TASK OBJECTIVE :: What are the lines below, starting at the line containing "Oesterreich" and ending at the line containing "Terjedhet-e a koronavírus"? Write them out exactly, ends included, without pictures.

▼

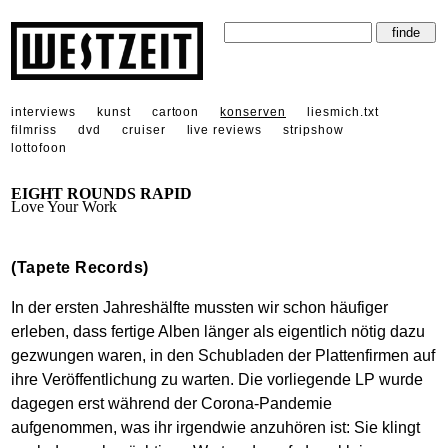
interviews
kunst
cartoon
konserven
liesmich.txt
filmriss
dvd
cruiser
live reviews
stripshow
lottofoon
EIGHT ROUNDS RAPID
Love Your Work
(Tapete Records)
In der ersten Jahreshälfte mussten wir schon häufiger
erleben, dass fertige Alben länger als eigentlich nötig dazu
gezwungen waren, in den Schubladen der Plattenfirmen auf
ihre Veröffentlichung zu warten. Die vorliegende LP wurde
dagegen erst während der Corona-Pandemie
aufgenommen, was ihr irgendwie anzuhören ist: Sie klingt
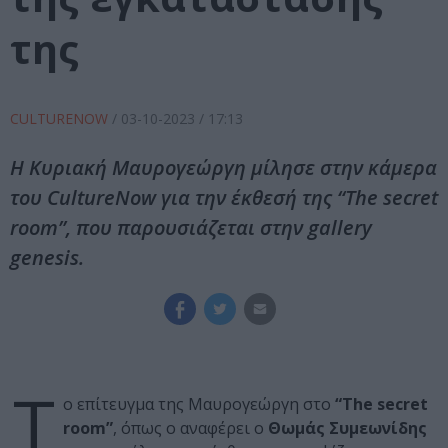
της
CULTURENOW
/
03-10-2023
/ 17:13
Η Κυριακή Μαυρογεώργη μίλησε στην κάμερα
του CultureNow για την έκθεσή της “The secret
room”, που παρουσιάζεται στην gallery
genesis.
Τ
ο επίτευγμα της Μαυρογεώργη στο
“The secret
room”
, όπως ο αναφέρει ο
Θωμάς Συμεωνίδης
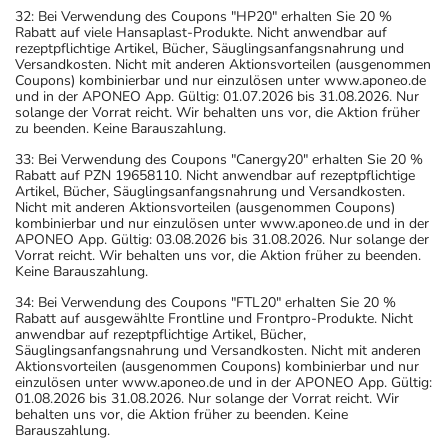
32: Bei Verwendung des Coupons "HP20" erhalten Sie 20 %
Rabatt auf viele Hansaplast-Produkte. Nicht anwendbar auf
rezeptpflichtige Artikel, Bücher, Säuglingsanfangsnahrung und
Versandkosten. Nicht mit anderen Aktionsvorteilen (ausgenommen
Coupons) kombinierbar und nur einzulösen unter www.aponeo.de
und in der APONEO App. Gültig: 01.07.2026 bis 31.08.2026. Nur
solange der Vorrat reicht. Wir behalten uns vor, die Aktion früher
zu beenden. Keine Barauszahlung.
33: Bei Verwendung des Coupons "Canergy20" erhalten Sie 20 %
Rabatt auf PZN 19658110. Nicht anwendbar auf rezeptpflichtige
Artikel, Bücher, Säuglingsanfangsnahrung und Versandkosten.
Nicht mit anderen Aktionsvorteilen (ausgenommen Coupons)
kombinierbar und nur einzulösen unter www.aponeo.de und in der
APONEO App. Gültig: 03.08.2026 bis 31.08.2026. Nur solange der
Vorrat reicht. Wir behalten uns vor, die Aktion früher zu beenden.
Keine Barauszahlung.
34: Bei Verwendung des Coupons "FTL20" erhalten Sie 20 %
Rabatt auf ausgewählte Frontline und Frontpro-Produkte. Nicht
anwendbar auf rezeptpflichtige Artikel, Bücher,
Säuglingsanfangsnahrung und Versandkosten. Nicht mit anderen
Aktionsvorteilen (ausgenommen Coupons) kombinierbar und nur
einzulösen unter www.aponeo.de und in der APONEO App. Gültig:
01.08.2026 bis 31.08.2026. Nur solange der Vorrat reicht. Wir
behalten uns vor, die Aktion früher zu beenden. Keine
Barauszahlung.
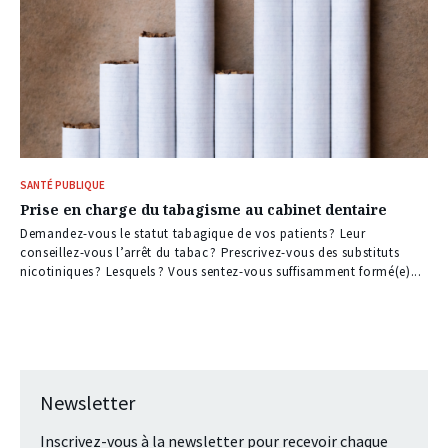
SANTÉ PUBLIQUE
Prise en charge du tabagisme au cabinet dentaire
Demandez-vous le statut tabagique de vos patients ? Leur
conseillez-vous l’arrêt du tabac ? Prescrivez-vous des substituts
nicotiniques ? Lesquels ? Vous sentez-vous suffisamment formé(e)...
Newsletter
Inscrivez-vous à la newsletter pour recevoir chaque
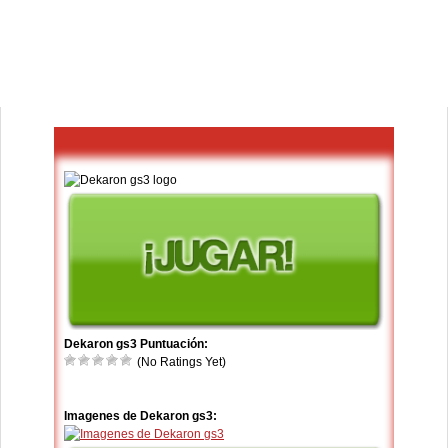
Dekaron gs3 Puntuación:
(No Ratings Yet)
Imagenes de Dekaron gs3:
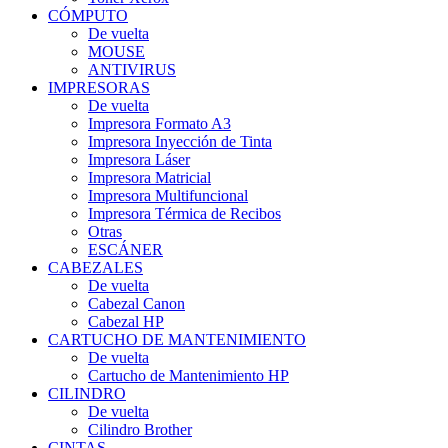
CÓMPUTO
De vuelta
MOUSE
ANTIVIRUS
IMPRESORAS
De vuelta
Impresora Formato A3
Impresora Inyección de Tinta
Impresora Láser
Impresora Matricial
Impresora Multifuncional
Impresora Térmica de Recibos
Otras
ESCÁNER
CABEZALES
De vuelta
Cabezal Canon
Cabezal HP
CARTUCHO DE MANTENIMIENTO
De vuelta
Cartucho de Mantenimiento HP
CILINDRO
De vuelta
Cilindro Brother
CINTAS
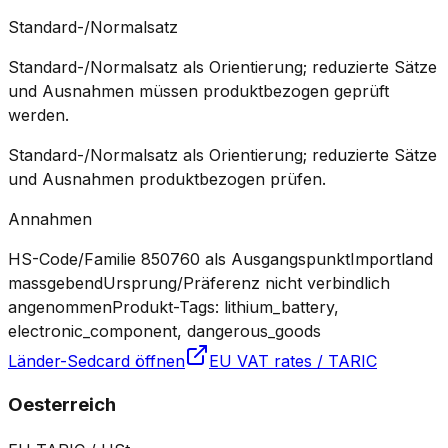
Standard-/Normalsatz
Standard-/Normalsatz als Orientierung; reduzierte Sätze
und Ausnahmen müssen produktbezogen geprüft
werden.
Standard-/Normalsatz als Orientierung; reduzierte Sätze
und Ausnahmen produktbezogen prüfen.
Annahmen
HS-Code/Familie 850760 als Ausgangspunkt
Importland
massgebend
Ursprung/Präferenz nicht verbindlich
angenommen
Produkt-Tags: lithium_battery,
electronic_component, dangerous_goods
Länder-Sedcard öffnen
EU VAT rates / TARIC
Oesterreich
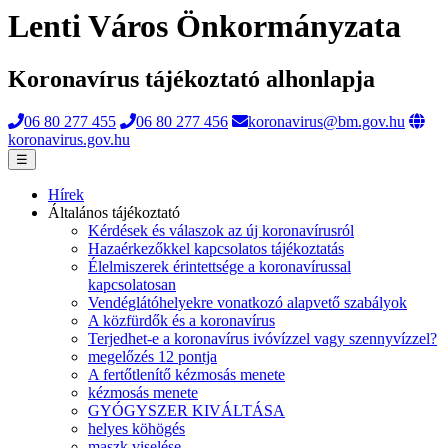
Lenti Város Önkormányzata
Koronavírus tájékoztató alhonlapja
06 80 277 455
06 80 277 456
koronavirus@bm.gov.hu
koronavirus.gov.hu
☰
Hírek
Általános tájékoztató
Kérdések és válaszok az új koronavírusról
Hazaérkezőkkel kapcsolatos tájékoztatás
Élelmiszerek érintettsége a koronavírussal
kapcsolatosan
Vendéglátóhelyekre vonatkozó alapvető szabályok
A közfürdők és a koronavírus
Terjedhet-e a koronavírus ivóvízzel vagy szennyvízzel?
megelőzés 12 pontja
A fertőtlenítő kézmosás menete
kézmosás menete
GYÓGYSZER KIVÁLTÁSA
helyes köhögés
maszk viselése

▲

EXERCISE SOLUTION ::
Oesterreich
Lenti Város Önkormányzata
Koronavírus tájékoztató alhonlapja
06 80 277 455
06 80 277 456
koronavirus@bm.gov.hu
koronavirus.gov.hu
☰
Hírek
Általános tájékoztató
Kérdések és válaszok az új koronavírusról
Hazaérkezőkkel kapcsolatos tájékoztatás
Élelmiszerek érintettsége a koronavírussal
kapcsolatosan
Vendéglátóhelyekre vonatkozó alapvető szabályok
A közfürdők és a koronavírus
Terjedhet-e a koronavírus ivóvízzel vagy szennyvízzel?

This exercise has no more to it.